Job:
Please copy every line of the material below word for word, but leave the images themselves out of your answer.

Items from a data source:
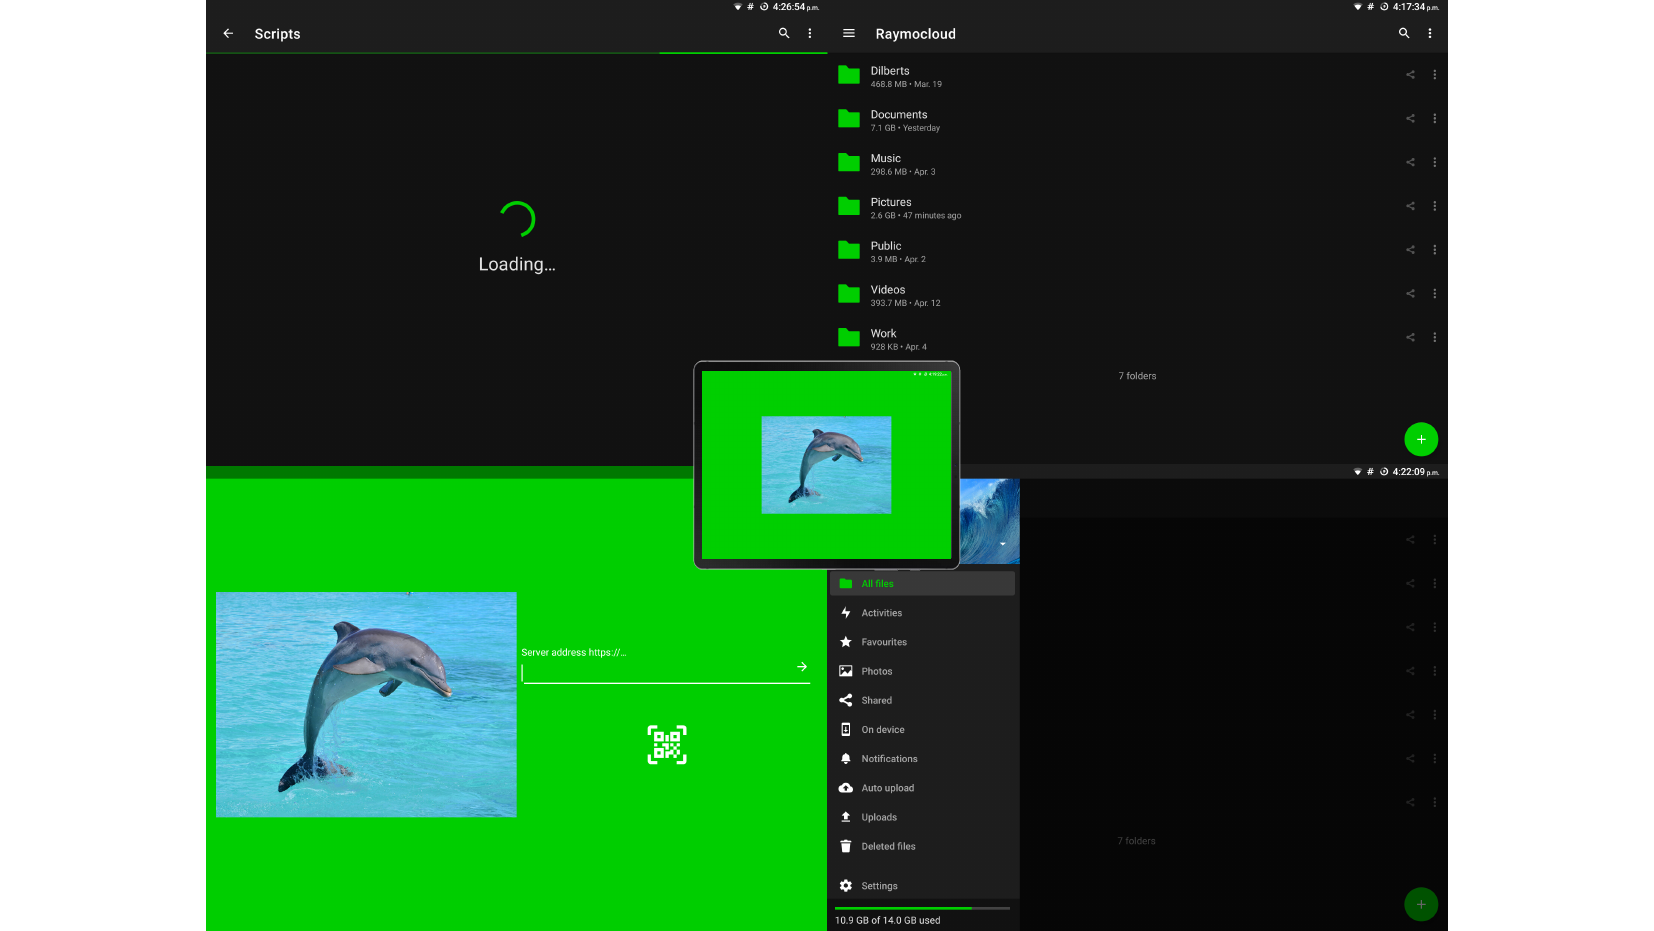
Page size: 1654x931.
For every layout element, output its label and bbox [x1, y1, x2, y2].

picture [206, 0, 1448, 931]
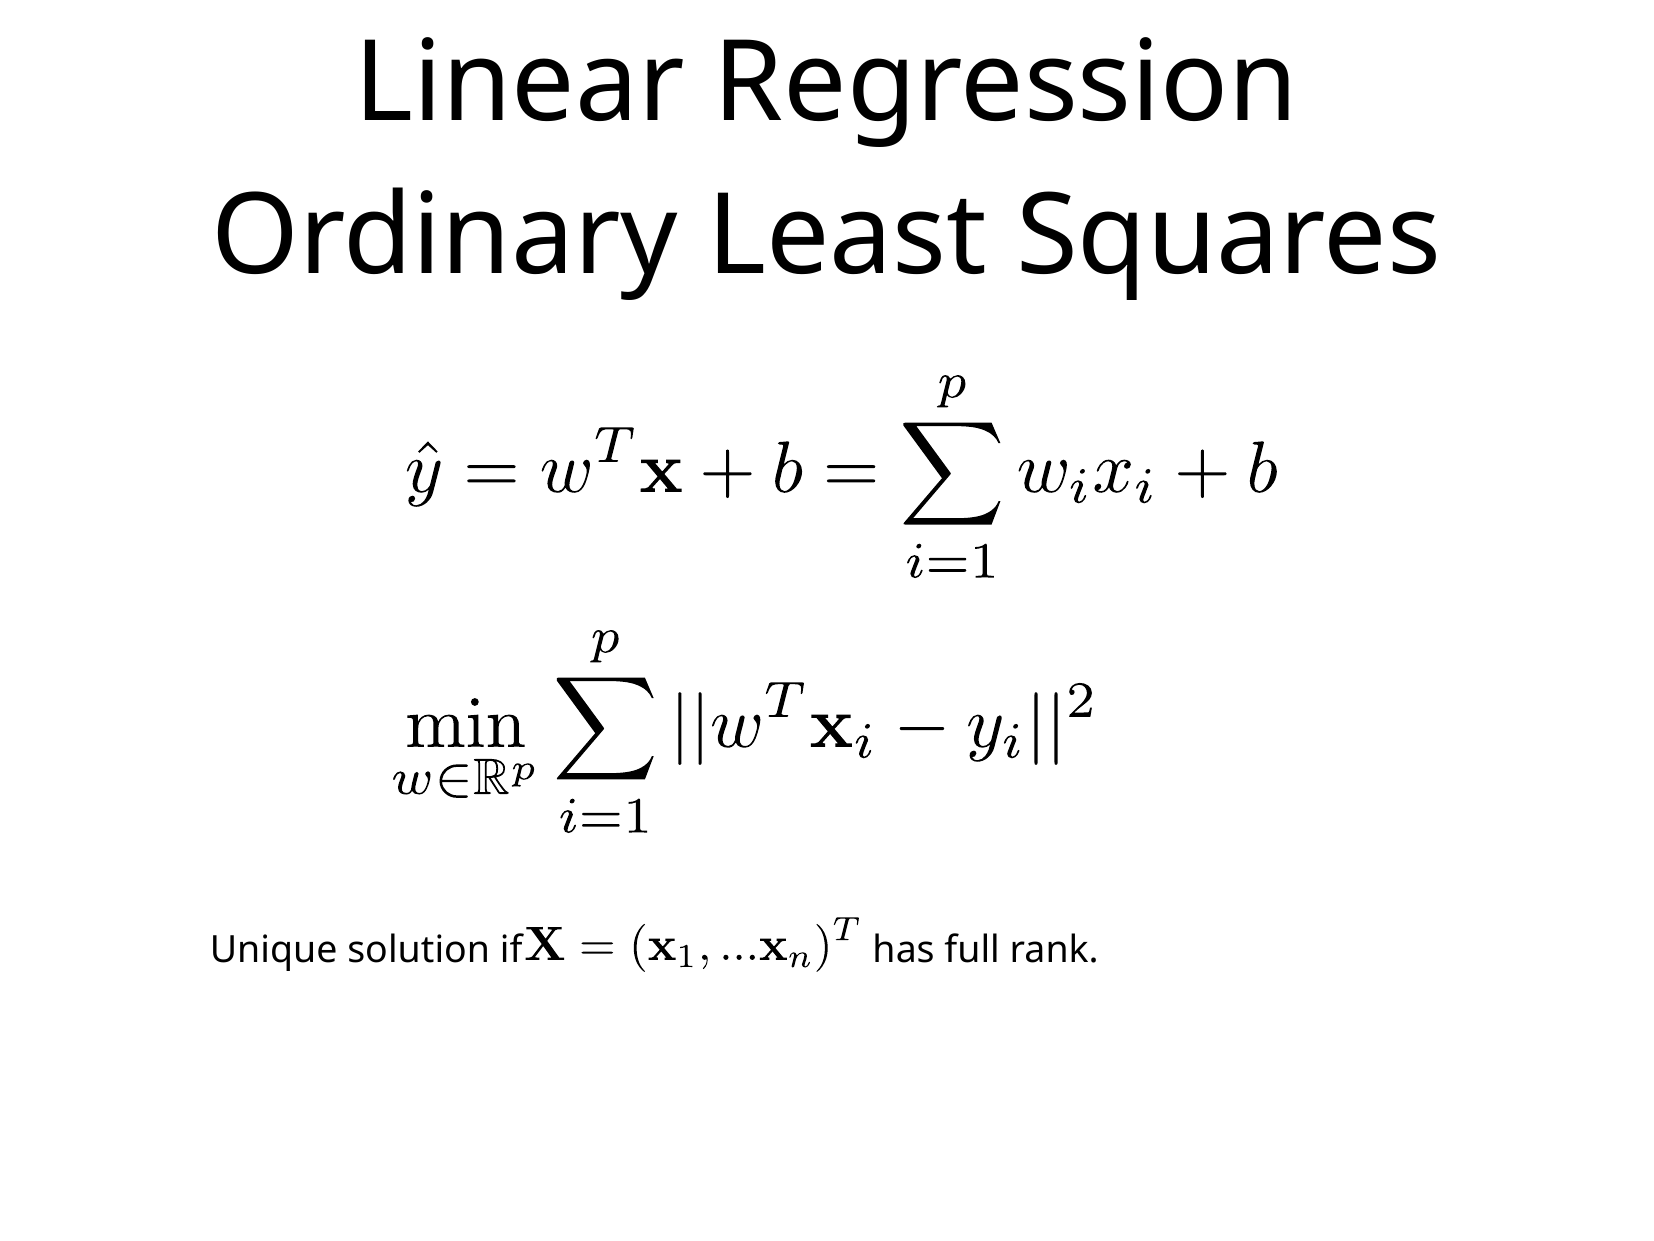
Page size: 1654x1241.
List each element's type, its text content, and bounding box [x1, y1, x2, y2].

text_box Unique solution if has full rank. [195, 915, 1396, 968]
text_box [523, 917, 861, 972]
text_box [390, 630, 1096, 834]
text_box [404, 375, 1278, 579]
title Linear Regression Ordinary Least Squares [82, 40, 1571, 266]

Result of this task:
Page size: 1654x931.
For every layout element, output its label and bbox [x1, y1, x2, y2].

picture [206, 0, 1448, 931]
Page size: 1654x1241.
List each element's type, its text content, and bounding box [x1, y1, x2, y2].

text_box Unique solution if has full rank. [195, 915, 1396, 968]
text_box [523, 917, 861, 972]
text_box [390, 630, 1096, 834]
text_box [404, 375, 1278, 579]
title Linear Regression Ordinary Least Squares [82, 40, 1571, 266]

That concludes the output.